Ouchi gaeshi is a counter throw applied when uke is attacking with ouchi gari. There are several ways to apply the throw in different directions. The most basic and common method is explained here.
Osoto gaeshi is a counter throw to the always popular osoto gari attack. It is deceptively simple and is an important throw to learn early, maybe as your first counter throw. It is common to face weak osoto gari attacks when you are new and osoto gaeshi can be used to turn such attacks to your advantage. Knowledge of osoto gaeshi prevents your attacker from performing osoto gari without complete control because the position will be reversed and the attacker will be thrown instead.
Hiza guruma is the second throw in the standard teaching syllabus (gokyo no waza) of Kodokan Judo. It was a favorite throw of Dutchman Anton Geesink who was the first non-Japanese judo competitor to win the World Championships (1961) and Olympic Gold Medal (1964).
Kosoto gake is similar to kosoto gari, but is usually applied when uke has more weight on the foot you are attacking so it is not easy to reap the foot out. After hooking his leg, you can either lift uke and scoop the leg out or trap his leg and lean on him until he falls.
The basic principle in sukui nage is to use your hands to scoop uke’s legs out from under him as you rotate his upper body to the ground. The classic version described here is well suited for self-defense, but there are newer versions that are used in competition and randori.
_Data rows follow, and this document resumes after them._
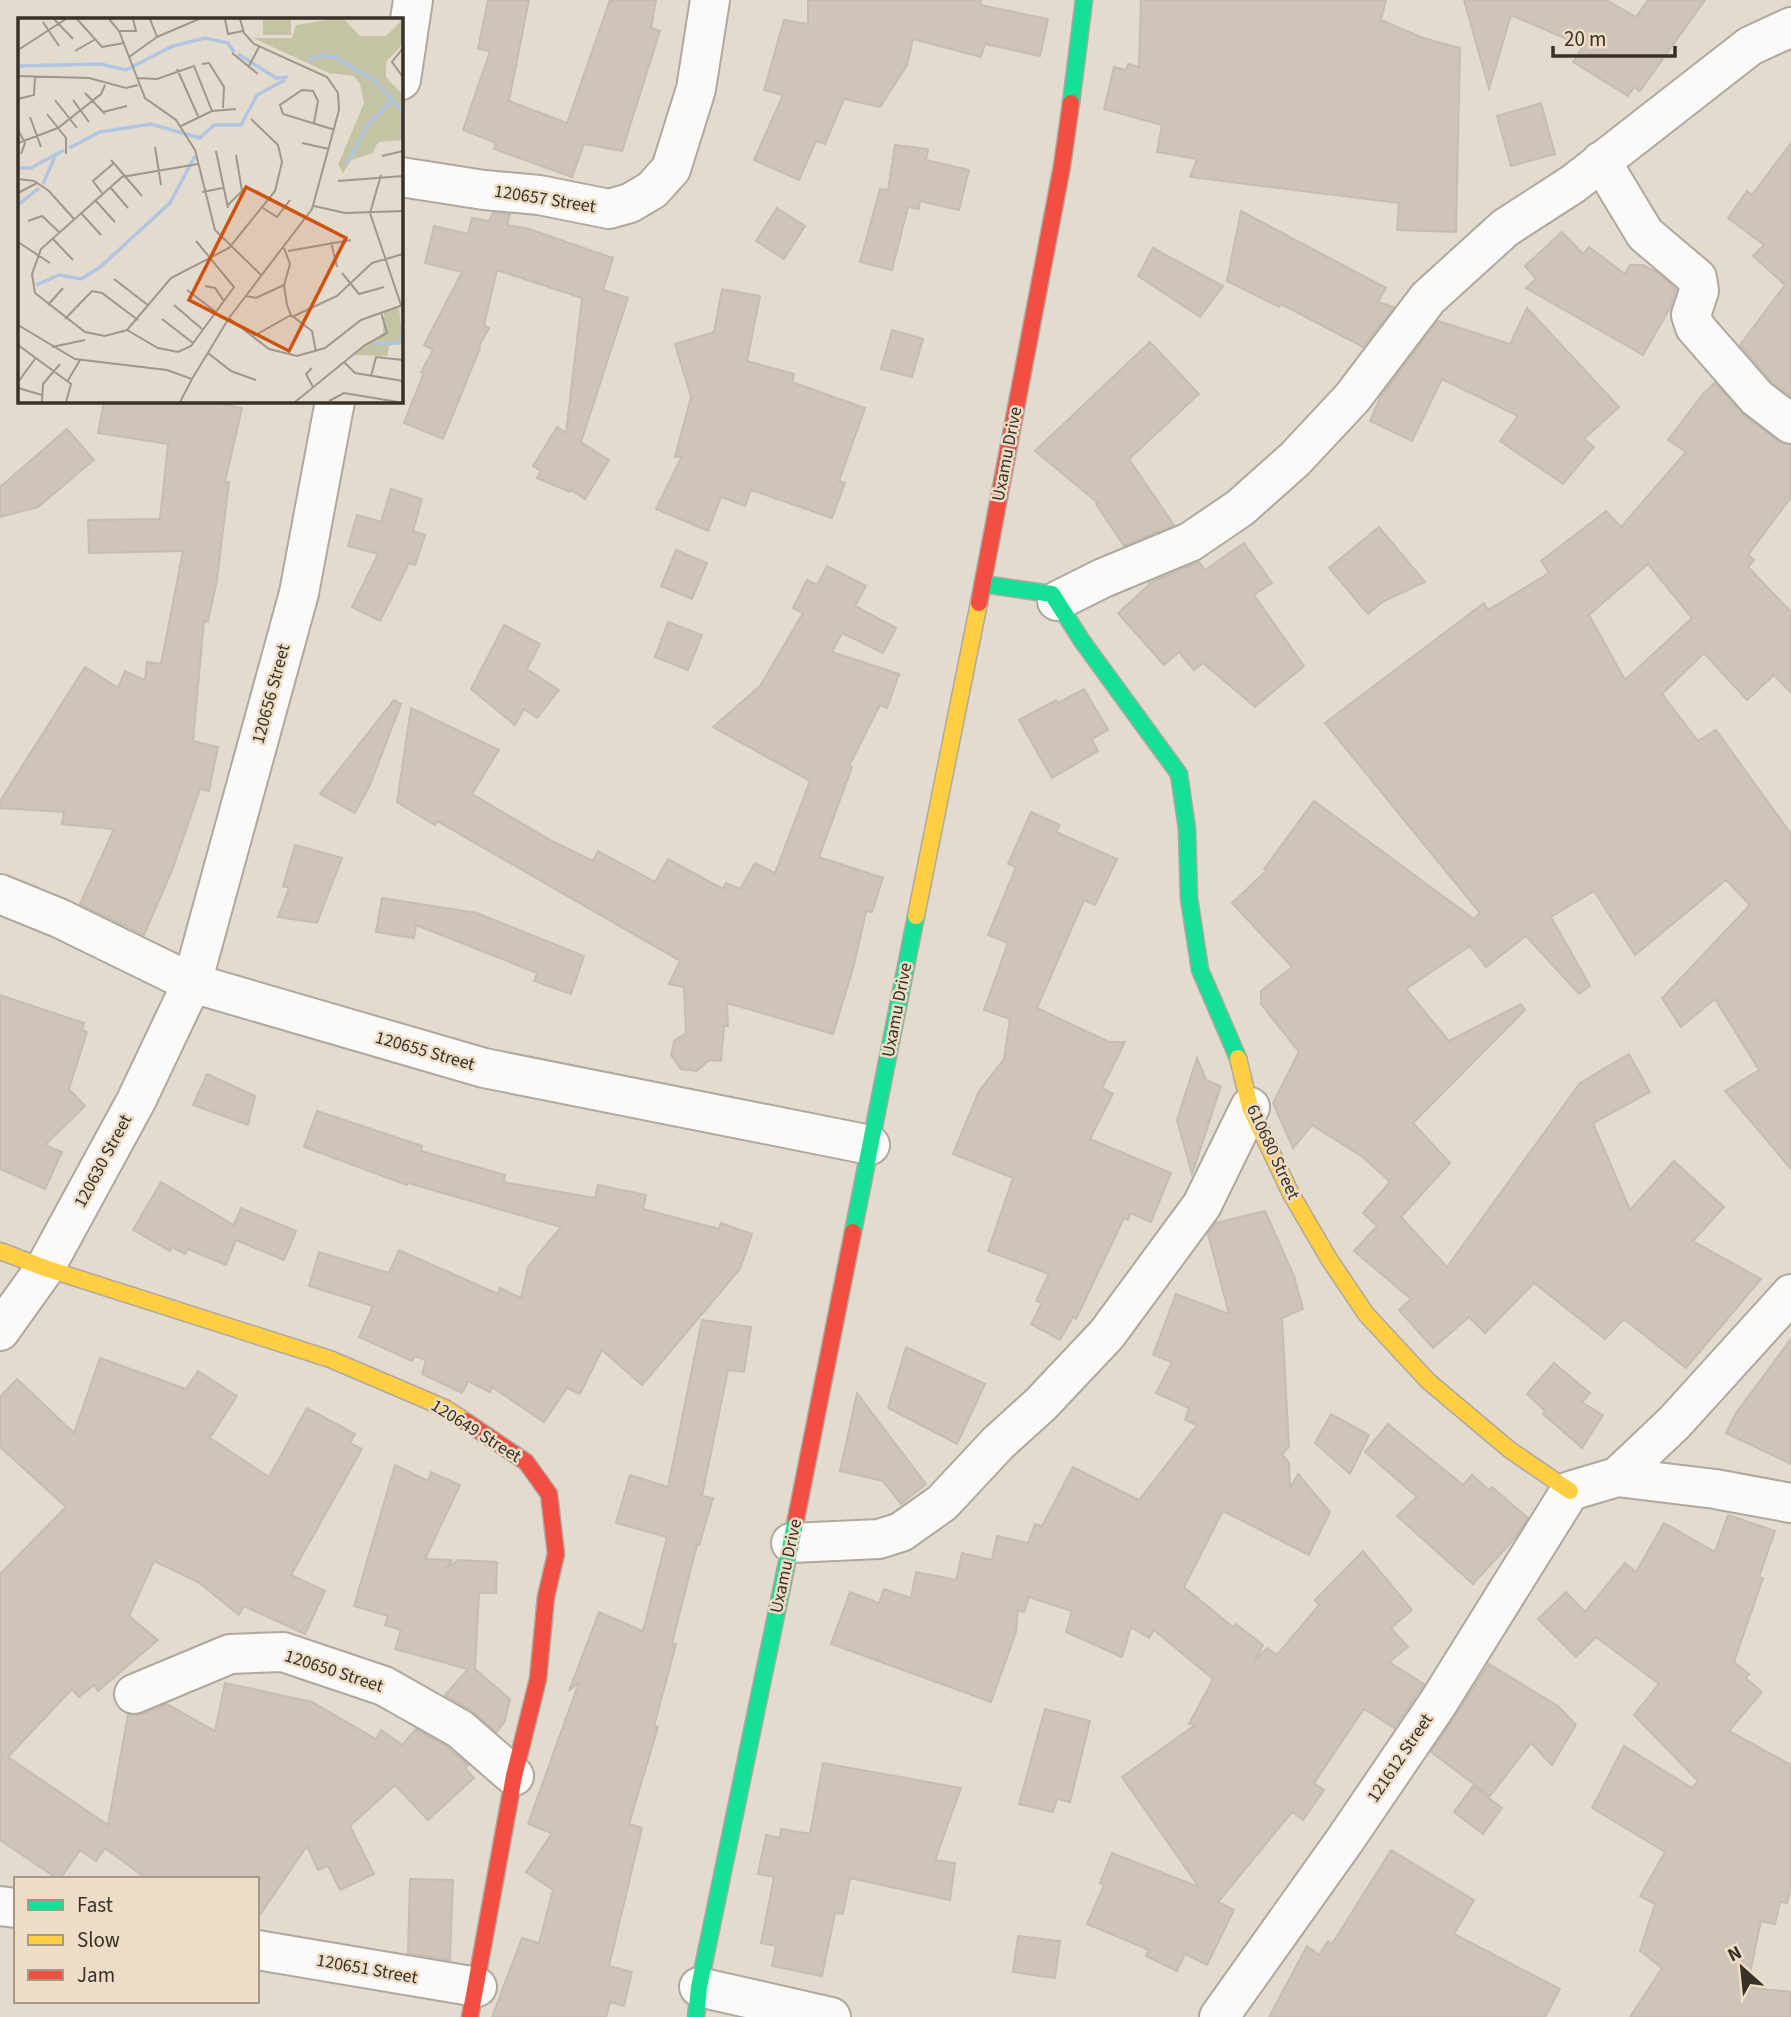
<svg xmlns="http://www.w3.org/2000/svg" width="1791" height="2017" viewBox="0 0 1791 2017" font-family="'Source Sans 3',sans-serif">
<rect width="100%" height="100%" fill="#e4dbcf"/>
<!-- building -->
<path fill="#d0c3b7" stroke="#c5bcb4" stroke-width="2" fill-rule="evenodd" d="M488,0H529L509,101L567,123L610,0H656L651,28L660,31L622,151L584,144L572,177L494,149L496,143L463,130L490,51L478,49Z
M808,0H981L980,5L1048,19L1040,56L985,44L981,57L913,39L907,65L880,107L844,99L825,144L816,141L799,180L754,160L783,95L764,90L784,20L808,24Z
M1141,0H1386L1381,20L1423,38L1460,48L1456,232L1397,230L1399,203L1190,177L1197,159L1157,152L1162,125L1104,109L1114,67L1126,70L1128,64L1139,67Z
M1464,0H1606L1636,17L1648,0H1705L1640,91L1634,87L1628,96L1573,62L1583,46L1511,15L1489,89Z
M1541,103L1555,154L1511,166L1497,116Z
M1791,143V396L1772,382L1740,345L1785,285L1753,256L1764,245L1728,218L1747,191L1752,195Z
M895,145L928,149L926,160L969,170L959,210L920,201L919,209L908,207L892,270L860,262L880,189L888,190Z
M777,208L805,226L784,259L756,241Z
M1241,211L1386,288L1378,302L1394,307L1363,347L1281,304L1279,307L1227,281Z
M493,213L510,214L507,225L526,228L613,258L603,290L628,298L581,442L609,460L585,499L571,490L570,492L537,478L541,471L533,466L557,427L566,433L582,298L497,270L484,325L489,328L479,346L480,348L443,439L404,423L424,372H421L433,350L424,345L462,272L425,263L434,226L468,234L472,218L489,221Z
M1562,232L1583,254L1589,247L1625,274L1630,265H1643L1658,273L1676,289L1670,308L1643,355L1526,288L1536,279L1525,266Z
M1153,248L1223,286L1200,317L1138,276Z
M722,289L760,296L747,361L794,374L792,382L865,408L839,481L845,483L832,518L751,490L745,506L721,497L708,531L656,509L682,456L675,457L691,397L675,344L714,332Z
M1527,308L1619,407L1584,439L1594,447L1563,484L1500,441L1518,416L1442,379L1412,441L1370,421L1381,396L1438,321L1510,344Z
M892,330L923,339L912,377L881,369Z
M1150,342L1199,394L1129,459L1174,525L1124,546L1096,504L1098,503L1035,451Z
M1715,383L1744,415L1778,441L1791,445V497L1748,555L1754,560L1748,567L1791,612V693L1774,675L1747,700L1704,653L1662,694L1698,741L1716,730L1791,834V1169L1725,1091L1759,1070L1715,999L1681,1027L1662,998L1750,905L1726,880L1635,955L1594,891L1551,917L1590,986L1579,994L1526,936L1486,967L1470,946L1406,989L1449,1041L1521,1004L1525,1010L1413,1123L1450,1163L1401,1217L1447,1267L1580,1083L1629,1054L1650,1092L1593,1123L1630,1210L1674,1161L1724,1207L1693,1241L1761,1279L1686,1368L1624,1319L1605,1339L1534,1283L1485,1333L1469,1317L1433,1348L1399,1310L1411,1299L1354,1251L1377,1226L1363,1213L1390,1182L1364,1158L1312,1125L1293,1148L1273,1103L1299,1052L1261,1004V991L1292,967L1232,903L1267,870L1264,869L1314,801L1474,919L1480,913L1325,723L1484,603L1488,610L1549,573L1541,561L1606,511L1621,527L1686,452L1668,440L1703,394ZM1648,564L1692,618L1625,680L1589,615Z
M104,401H207L242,408L225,482H229L217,579L208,622L204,621L193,741L218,747L209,791L200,789L173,868L144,935L80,904L114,829L62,824L64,812L0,808V801L85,667L118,688L125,671L145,680L147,662L161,664L183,551L89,553L88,520L160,519L168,444L98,433Z
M67,429L94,460L38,507L0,517V487Z
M391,489L422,499L413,531L425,535L415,565L409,563L380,621L352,607L378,554L348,546L357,515L381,522Z
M1379,527L1425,582L1382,602L1368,614L1329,568Z
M1244,543L1272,583L1254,595L1304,666L1255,707L1203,663L1194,670L1179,652L1164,665L1118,613L1150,584L1149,583L1199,562L1205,570Z
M676,550L707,563L692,599L661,586Z
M827,566L866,586L855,606L896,628L883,653L842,633L832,652L899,674L887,708L880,705L849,766L852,767L819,857L883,878L872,912L866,911L854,965L833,1034L727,1003L728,1026H724L721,1061L709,1060L697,1071L681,1069L671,1055L674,1041L686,1033L684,987L669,984L680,961L437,821L435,825L397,802L411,708L499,750L472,794L552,841L593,861L598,851L655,882L668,859L723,889L726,883L740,889L755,863L775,873L810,781L713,727L760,686L803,613L793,608L807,580L817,585Z
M668,622L702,635L688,670L655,657Z
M504,625L540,644L527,669L559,690L537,718L524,709L515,725L471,689Z
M1084,689L1108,730L1092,739L1098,751L1052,778L1019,720L1056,700L1058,703Z
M394,700L401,704L370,785L355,813L320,794Z
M1031,812L1060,825L1056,832L1117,859L1095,905L1084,900L1037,1008L1109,1042H1125L1102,1088L1113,1094L1090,1139L1171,1173L1151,1222L1130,1213L1128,1220L1124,1218L1076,1319L1073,1317L1060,1340L1031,1324L1042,1303L1036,1301L1049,1274L988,1251L1013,1178L953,1154L979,1091L1004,1059L1010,1019L984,1010L1008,943L988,935L1016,867L1008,864Z
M295,845L342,858L317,923L278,917L289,888L283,886Z
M382,898L477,913L584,956L571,994L534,981L537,973L416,925L414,938L376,932Z
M0,995L84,1023L82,1030L87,1032L69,1089L85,1106L45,1145L62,1152L45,1189L0,1169Z
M1197,1058L1206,1080L1221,1086L1192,1174L1177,1120Z
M207,1074L255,1096L248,1125L193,1105Z
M317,1111L422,1146L421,1151L505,1175L504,1182L595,1198L598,1185L646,1195L643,1209L719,1229L721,1223L752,1234L740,1269L642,1385L602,1350L580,1394L567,1388L544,1422L492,1387L490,1392L468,1381L462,1393L422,1374L426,1360L415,1356L412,1361L359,1337L373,1306L309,1286L319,1252L389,1273L399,1250L498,1294L500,1288L521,1298L528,1267L561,1227L408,1183L407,1185L304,1147Z
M161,1182L234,1225L241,1208L296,1231L284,1260L236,1240L226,1265L188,1249L185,1254L172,1247L170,1251L133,1230Z
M1265,1211L1294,1276L1303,1309L1282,1318L1289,1447L1282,1454L1289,1463L1290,1488L1298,1474L1330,1512L1309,1555L1223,1511L1184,1587L1233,1627L1236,1624L1263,1645L1255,1660L1267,1648L1277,1655L1319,1605L1315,1600L1363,1551L1412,1610L1391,1628L1408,1647L1389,1662L1424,1684L1394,1728L1364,1709L1314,1783L1324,1790L1303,1820L1292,1812L1218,1902L1234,1910L1207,1965L1185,1954L1177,1971L1146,1956L1149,1950L1087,1924L1104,1885L1100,1883L1112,1853L1199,1887L1122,1777L1195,1725L1189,1724L1213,1679L1154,1630L1149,1638L1131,1627L1122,1657L1066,1632L1072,1611L1029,1597L1024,1612L1018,1610L1016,1632L991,1702L831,1644L850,1592L879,1603L884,1589L911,1598L916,1572L956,1580L962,1553L992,1560L997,1536L1028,1543L1035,1524L1042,1526L1073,1467L1139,1500L1197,1425L1185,1420L1189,1408L1156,1393L1172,1362L1153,1355L1176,1294L1229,1314L1208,1234L1216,1223Z
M702,1320L751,1327L744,1372L728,1370L702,1496L713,1498L699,1545H697L672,1643L676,1644L654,1726L658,1727L629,1824L642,1828L609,1966L632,1972L624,2006L610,2002L606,2017H492L522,1938L539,1943L553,1890L526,1872L552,1833L528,1824L579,1682L569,1691L599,1612L643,1631L667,1537L616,1523L630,1475L668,1487Z
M1791,1339V1464L1726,1433L1736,1413Z
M906,1347L985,1384L957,1444L888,1408Z
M100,1358L186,1389L198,1371L237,1396L210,1438L269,1477L307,1408L355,1434L350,1443L362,1449L291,1575L325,1591L305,1634L246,1607H243L239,1615L198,1582L154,1561L129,1616L158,1640L98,1691L94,1685L79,1697L72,1689L8,1757L108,1825L128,1715L142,1714L167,1704L215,1731L225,1683L312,1702L376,1739L381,1730L402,1745L416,1729L447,1747L468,1765L465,1768L474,1778L428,1820L395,1785L350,1826L374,1874L340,1890L328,1866L318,1870L307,1846L257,1919V1879H147L105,1848L96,1861L80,1850L60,1879H58L0,1840V1574L66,1507L0,1447V1397L17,1379L74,1433Z
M1554,1363L1590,1393L1582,1402L1603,1415L1582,1448L1543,1414L1545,1411L1527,1394Z
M857,1393L926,1484L901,1504L883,1481L840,1471Z
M1331,1414L1369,1435L1350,1474L1315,1443Z
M1388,1424L1463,1485L1472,1475L1489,1490L1492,1487L1528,1518L1514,1539L1473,1584L1397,1516L1417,1497L1365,1452Z
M395,1465L428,1481L431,1472L460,1485L425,1559L452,1560L446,1569L458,1560L497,1562L496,1593H479L475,1669L510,1699L505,1721L496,1732L471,1710L445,1695L468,1669L395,1649L401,1630L385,1625L388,1616L354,1606Z
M1728,1515L1775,1531L1759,1577L1763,1578L1734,1662L1749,1674L1746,1678L1762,1692L1729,1731L1791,1765V1886L1787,1903L1780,1902L1775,1924L1761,1921L1747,1987L1791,1992V2017H1630L1662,1968L1640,1951L1655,1904L1640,1896L1665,1852L1592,1808L1624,1746L1692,1788L1698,1781L1634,1715L1659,1684L1596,1637L1576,1657L1538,1619L1566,1592L1585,1612L1625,1563L1636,1572L1664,1523L1715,1552Z
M1489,1664L1558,1706L1576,1725L1552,1765L1531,1743L1490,1796L1431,1752Z
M1045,1709L1090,1721L1070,1802L1057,1799L1053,1812L1019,1804Z
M823,1763L961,1788L935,1860L955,1863L950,1900L850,1878L843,1914L835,1913L822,1976L772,1966L776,1946L761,1943L774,1877L758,1874L766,1835L780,1838L781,1829L810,1834Z
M1473,1786L1502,1808L1483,1834L1454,1812Z
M1391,1850L1474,1900L1454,1934L1560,1989L1545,2017H1269L1307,1946L1319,1955L1328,1941L1332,1944Z
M410,1879L453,1880L450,1960L408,1953Z
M1018,1936L1060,1941L1055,1978L1013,1972Z"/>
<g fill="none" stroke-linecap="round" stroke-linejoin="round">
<defs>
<path id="street" d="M401,80L413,0
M1601,161L1645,234L1697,278L1699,291L1691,315L1695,327L1757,398L1791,424
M401,177L484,190L539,195L609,209L630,203L652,190L671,169L696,89L710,0
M1057,601L1103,578L1190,542L1240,508L1295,459L1352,398L1428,298L1505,228L1573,184L1750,46L1791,27
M0,894L59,918L192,983L484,1068L870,1145
M0,1331L45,1268L136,1101L192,983L299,593L335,401
M1617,1477L1674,1423L1791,1294
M791,1543L879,1539L901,1532L942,1503L998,1443L1041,1404L1107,1334L1202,1205L1250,1107
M134,1694L230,1654L283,1652L384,1686L460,1729L514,1776
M0,1906L16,1908
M257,1950L477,1987
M699,1987L831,2017
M1219,2017L1345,1840L1438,1703L1570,1491L1617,1477L1715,1489L1791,1503"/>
<path id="fast" d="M1071,103L1084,0
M983,584L1052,594L1082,641L1179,774L1187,829L1189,898L1200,970L1238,1058
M853,1232L916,916
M696,2017L699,1987L796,1519"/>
<path id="slow" d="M916,916L979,603
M1238,1058L1250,1107L1291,1194L1329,1259L1366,1314L1428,1381L1510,1450L1570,1491
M0,1251L45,1268L330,1359L445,1408L465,1421"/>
<path id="jam" d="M979,603L1062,166L1071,103
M465,1421L526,1462L549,1494L556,1554L546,1597L538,1679L514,1776L470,2017
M796,1519L853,1232"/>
</defs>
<!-- street casing -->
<use href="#street" stroke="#afa89f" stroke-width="42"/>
<!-- fast casing -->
<use href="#fast" stroke="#afa89f" stroke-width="19"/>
<!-- slow casing -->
<use href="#slow" stroke="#afa89f" stroke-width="19"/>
<!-- jam casing -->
<use href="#jam" stroke="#afa89f" stroke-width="19"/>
<!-- street -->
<use href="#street" stroke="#fbfaf8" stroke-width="38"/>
<!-- fast -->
<use href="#fast" stroke="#16e098" stroke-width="16"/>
<!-- slow -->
<use href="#slow" stroke="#ffcf43" stroke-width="16"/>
<!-- jam -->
<use href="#jam" stroke="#f24e42" stroke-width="16"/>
</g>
<g text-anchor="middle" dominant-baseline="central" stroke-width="5" stroke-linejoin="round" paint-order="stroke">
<!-- street labels -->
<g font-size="18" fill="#373128" stroke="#eddcc6">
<text transform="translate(545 199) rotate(9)">120657 Street</text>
<text transform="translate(1007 454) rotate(-79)">Uxamu Drive</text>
<text transform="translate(271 694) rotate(-75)">120656 Street</text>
<text transform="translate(897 1010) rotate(-79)">Uxamu Drive</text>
<text transform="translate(425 1051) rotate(16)">120655 Street</text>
<text transform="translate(1273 1152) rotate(65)">610680 Street</text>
<text transform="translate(103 1161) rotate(-62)">120630 Street</text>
<text transform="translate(476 1431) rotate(32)">120649 Street</text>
<text transform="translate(786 1566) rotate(-78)">Uxamu Drive</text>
<text transform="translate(334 1671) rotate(18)">120650 Street</text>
<text transform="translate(1400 1758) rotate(-56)">121612 Street</text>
<text transform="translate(367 1969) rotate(10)">120651 Street</text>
</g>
</g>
<!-- overview -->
<g transform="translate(18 18)">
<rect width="385" height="385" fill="#e4dbcf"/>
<path d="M245,1H273V17H245ZM315,1H326L342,18H368L385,1V26L368,44V59L385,77V122L360,124L355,135L333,142L325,155L320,147L346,85L342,66L336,58L311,55L235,20H274L278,7ZM381,290L385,327L372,325L369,338L335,337L365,315L366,294Z" fill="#c4c4a5"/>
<path fill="none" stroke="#b1c5e1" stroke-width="3.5" d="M220,36L258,60L270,59M289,43L304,37L319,40L356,62L385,94M0,48L82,46L108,52L155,28L187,20L210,25L216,34M51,130L82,114L133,106L182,120L196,107H223L239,77L267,62M329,146L349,108L372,84M0,150H13L46,132M25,166L38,136M0,187L21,170M18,267L41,257L63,261L81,250L152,185L177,138M356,326L380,325L385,320"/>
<path fill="none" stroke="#9f978c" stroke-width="2" d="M36,1L55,21M59,1L84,29L106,25M91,1L101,13L127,80L158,102L177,132L197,212L244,258M207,1L210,16L225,13M25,4L41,28M102,13H118L115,1M139,19L181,1M385,30L374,44L385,59M0,32L48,1M57,33L76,22M214,35L240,56M111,39L139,19L132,1M184,46L191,45L206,69L205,90M231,48L241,29M159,51L180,98M0,58L71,60L108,70L120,67M118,60L139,61L176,48L194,93M67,75L87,96M0,81L16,77L17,59M37,82L59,110M55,82L71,104M85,94L109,88M29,96L48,120V136M12,99L23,129M296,105L300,83L295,73L284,72L262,87L265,96L317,112M163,108L194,93L218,91M0,112L7,125L3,136M0,125L40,110L83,76L87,67M284,125L311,131M137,129L143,167M198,133L210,190M364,138L385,133M93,142L124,178M180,146L104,159L23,231L14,256L17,275L67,314L87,318L109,312L153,260L211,230L257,173L264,144L260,127L233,101M363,157L352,195L383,287M0,161L16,163L31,173L56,201M320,163L385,158M92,169L110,190M184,174L205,170M0,175L19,165M84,175L75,163L96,145M77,182L97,204M209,188L224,173L218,137M296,188L327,195L385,193M245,190L259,199L272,182M63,195L83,217M10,203L24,198L41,214M34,220L55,242M0,224L32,245M313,224L319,249M266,230L272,246L266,267L269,287L273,297L294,313L298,334M270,233L333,222M324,255L341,276L366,269M96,261L131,288M187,268L197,270L206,283M169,272L198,294M228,278L238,280L266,267M30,287L45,270M156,287L184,311M276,298L319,278L354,245L385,236M211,300L251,331L279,338L307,330L343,302L385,287M47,301L74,273L84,275L120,302M144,301L175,325M0,307L57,341L149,352L174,361L162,384M109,312L140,330L160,334L173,328L216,269L178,223M234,319L273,297M0,327L53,366L48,384M34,329L67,322M190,335L213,353L238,362M326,344L337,355L385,363M294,350L288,356L295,369M353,358L358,339L385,342M174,361L211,300L294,191L321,92L320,75L309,59L236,26L226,15L222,1M0,364L17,341M49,364L62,342M0,370L24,377M311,383L326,375L380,384M24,384L25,366L42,346M277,384L347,327L369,315L363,294"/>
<path fill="#cd5310" fill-opacity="0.15" stroke="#cd5310" stroke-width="3.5" d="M228,169L328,220L271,333L171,282Z"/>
<rect width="385" height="385" fill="none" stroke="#373128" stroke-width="3.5"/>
</g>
<!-- legend -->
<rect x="14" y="1877" width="245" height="126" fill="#eddcc6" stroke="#a49887" stroke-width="2"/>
<rect x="28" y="1900" width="35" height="10" fill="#16e098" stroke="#a49887" stroke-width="2"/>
<text x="77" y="1912" font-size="21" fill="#373128">Fast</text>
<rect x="28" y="1935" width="35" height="10" fill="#ffcf43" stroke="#a49887" stroke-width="2"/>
<text x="77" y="1947" font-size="21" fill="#373128">Slow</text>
<rect x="28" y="1970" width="35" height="10" fill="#f24e42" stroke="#a49887" stroke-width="2"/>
<text x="77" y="1982" font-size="21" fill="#373128">Jam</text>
<!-- north arrow -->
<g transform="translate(1742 1968) rotate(333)" stroke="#eddcc6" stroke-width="5" paint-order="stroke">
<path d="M0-5L12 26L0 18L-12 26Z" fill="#373128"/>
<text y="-10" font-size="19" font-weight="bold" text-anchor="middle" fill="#373128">N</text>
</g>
<!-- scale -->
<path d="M1553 46v10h122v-10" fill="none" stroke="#373128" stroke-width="3.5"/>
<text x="1564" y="46" font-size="21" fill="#373128" stroke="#eddcc6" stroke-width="5" paint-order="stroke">20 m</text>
</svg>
One such application is sometimes called te guruma but is classified as sukui nage by the Kodokan.
Ippon seoinage is a version of seoinage that was first recognized by the Kodokan as a distinct throw in 1997 after a review by the Kodokan Waza Research Institute. It conforms to the basic principle of seoinage – to load uke onto your back and throw him or her over the shoulder – but differs in application because of the position of the hands, both controlling one side of uke. Ippon seoinage is included in the first group of throws of the nage no kata where it is used to defend against a blow to the head. It is a very effective throw for self-defense since it can be performed without a judogi, but it is also quite popular in free practice and competition.
Obi otoshi is very similar to sukuinage (scooping throw) in the foot position and the direction of the throw. The difference is in the hand position. One hand grabs the front of the belt in obi otoshi, instead of both hands grabbing the legs of uke. Because grabbing the belt is restricted under competition rules and grabbing the front of the belt gives away your intentions, there are seldom opportunities to apply this throw.
Morote gari is a hand throw that involves grabbing both of your partner’s legs and reaping them out. It has been officially recognized by the Kodokan as a judo throw since 1982 and had been used in competition for years, but under current IJF competition rules (as of 2014) this technique is no longer permitted. It is called a double leg takedown in wrestling.
Tai otoshi is a hand throw that should generate a lot of power with very little contact. It can create one of the hardest falls in judo, yet it relies on timing and kuzushi rather than lifting. The power comes from a fast rotating action that drives uke right into the mat. It is a very common throw, but one which must be studied thoroughly to have any chance of using it successfully on a resisting opponent.